- Kategori
- Felsefe
Zaman girdabı
Geçen zaman be kardeşim! Bizden alıp gittikleriyle, meçhule uzanan koridorlar…neşvesi, bu cihete matuf olanın tereddütlerini bir kabus gibi zihninde sorguladığı anlar… Bildik söylemlerde depreşen kaygılara nafile telkinler… tanıdık yüzlerde perçinlenen hatıraların o yüzlerin birer, birer solmasıyla canlılığını yitirmesi ve ardından soğuk sayfalarda kim bilir hangi gerekçe ile hatırlanıncaya kadar fotoğraflarının istiflenmesi… Anıların bir koleksiyoncu titizliği ile gizlendiği bu sayfalarda, dolaşan ellerin sayfaları okşayan hassasiyeti, dillerin en masum ifadeleri bulmada zorlandığı anlar. Meraklı gözlerden gizlenen bakışlar!…duygusallığımızı yutkunduğumuz, riyayı mubah kıldığımız dakikalar..Körpe, toy umutlarda kendimizi avuttuğumuzu sandığımız anlar..

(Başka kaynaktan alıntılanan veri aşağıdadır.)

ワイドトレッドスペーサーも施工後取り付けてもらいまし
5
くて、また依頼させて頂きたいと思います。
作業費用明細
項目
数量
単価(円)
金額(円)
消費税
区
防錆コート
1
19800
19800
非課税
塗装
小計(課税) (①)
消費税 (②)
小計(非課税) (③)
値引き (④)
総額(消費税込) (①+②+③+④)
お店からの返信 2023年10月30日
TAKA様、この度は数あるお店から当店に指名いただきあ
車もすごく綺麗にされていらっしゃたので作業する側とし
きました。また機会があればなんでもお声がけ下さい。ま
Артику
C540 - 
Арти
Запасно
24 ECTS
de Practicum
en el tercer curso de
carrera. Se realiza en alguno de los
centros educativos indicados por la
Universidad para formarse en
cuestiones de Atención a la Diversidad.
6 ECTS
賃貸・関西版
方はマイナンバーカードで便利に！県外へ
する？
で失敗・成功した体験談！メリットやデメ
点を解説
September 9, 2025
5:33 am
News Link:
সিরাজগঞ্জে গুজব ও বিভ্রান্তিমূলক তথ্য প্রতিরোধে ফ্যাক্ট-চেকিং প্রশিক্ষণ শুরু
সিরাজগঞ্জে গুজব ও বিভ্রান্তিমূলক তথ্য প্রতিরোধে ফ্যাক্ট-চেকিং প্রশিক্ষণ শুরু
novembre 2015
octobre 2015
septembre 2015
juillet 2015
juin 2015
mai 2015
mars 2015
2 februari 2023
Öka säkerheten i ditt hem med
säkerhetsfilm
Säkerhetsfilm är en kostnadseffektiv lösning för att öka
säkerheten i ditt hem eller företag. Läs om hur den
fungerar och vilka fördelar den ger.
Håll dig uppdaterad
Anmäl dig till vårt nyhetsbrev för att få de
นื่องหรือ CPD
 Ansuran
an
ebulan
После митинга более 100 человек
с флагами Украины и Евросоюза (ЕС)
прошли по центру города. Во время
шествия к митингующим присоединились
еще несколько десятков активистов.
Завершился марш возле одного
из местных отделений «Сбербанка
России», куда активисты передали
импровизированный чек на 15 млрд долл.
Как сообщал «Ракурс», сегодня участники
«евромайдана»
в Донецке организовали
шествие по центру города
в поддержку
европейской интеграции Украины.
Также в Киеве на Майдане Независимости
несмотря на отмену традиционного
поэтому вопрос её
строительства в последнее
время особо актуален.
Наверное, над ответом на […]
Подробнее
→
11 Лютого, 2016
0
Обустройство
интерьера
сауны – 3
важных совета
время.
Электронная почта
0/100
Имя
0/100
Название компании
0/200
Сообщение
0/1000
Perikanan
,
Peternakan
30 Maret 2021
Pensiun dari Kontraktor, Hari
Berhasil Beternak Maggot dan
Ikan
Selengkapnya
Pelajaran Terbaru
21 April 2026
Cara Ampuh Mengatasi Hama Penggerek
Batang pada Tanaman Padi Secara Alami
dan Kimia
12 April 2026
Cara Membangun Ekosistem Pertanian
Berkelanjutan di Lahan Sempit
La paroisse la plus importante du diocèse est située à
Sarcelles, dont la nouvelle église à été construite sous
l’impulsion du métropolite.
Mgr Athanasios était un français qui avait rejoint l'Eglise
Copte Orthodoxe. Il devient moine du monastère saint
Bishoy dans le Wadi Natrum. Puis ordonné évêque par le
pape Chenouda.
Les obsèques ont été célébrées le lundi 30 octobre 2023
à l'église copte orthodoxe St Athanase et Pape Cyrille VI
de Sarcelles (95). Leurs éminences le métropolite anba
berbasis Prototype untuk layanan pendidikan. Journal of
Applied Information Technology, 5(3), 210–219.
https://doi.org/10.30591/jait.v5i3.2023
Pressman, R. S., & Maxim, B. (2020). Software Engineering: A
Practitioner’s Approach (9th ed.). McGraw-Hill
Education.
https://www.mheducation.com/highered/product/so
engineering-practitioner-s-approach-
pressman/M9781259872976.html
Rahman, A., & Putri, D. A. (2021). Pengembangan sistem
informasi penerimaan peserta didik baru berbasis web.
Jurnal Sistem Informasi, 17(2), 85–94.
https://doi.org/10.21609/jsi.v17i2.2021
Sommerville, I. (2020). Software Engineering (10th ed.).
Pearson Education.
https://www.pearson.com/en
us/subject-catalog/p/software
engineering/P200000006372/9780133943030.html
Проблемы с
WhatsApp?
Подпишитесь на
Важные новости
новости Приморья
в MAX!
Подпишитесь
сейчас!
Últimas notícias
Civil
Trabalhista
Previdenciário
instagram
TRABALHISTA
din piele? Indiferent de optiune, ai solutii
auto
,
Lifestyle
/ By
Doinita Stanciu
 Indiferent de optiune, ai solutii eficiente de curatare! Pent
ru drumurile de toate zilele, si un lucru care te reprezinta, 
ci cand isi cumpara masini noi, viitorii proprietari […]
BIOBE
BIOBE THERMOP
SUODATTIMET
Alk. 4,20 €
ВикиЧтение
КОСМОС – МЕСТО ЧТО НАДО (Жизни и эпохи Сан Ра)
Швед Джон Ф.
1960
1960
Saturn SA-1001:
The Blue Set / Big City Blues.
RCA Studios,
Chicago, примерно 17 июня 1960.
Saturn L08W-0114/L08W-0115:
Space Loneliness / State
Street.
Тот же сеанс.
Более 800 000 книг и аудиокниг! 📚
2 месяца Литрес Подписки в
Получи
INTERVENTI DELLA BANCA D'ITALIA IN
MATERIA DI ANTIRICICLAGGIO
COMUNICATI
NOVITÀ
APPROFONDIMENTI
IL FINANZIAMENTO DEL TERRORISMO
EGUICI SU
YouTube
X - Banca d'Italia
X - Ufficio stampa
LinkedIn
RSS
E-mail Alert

Öylesine akıp giden şey zaman mı gerçekten? Hani o zamana yüklediğimiz anlam! o kabullenmeler? Hepsi bir anda yitirdi ya anlamını be kardeşim! Mutluluğun bir değeri kaldı mı ya da umudun ve neşenin..? Zamanın devri daimi her an benden bir parça çalıp giderken gülüp eğlenmek kabil mi şimdi! O tek düze alışkanlıklarımızda uç mu veriyor nedir? pişkin cevaplarımız… Kurt ile kuzu, dost ile düşmanın belki de uzlaştığı tek hakikat bu devri daimler.